* _WORK REQUIRED_
Reproduce word for word the line that contains "Action: place an" and every line after it to the end of the records, with nothing else added.

RECORDS FOR THE TASK below:

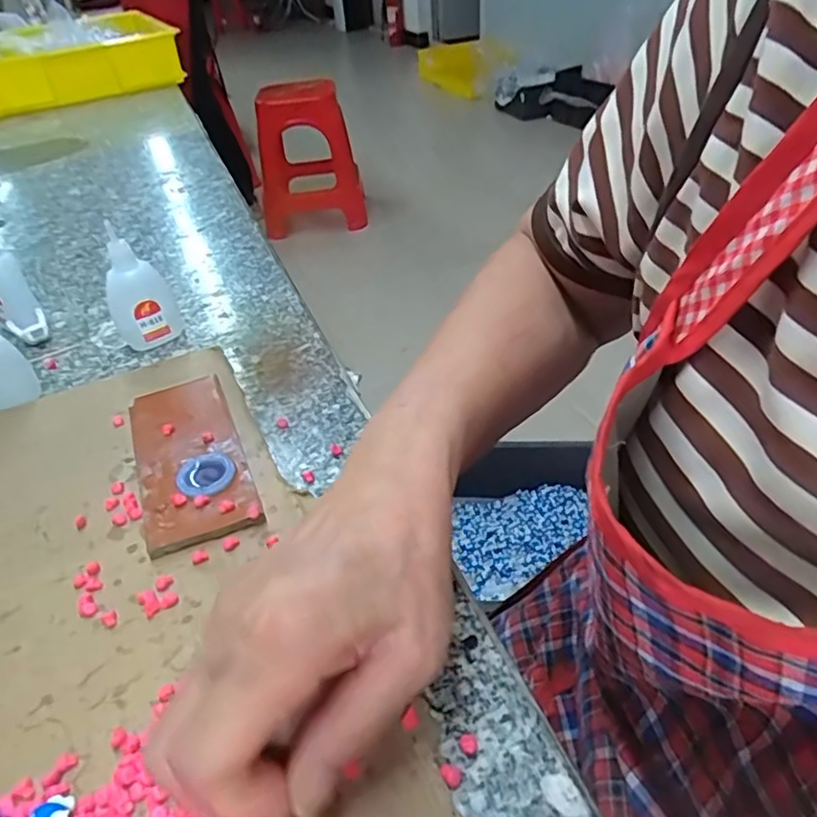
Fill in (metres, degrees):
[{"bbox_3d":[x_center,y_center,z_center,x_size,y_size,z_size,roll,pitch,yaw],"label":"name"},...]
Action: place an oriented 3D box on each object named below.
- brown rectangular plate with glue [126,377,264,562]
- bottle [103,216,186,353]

End of RECORDS FOR THE TASK.

* _TASK SOLUTION_
Action: place an oriented 3D box on each object named below.
- brown rectangular plate with glue [126,377,264,562]
- bottle [103,216,186,353]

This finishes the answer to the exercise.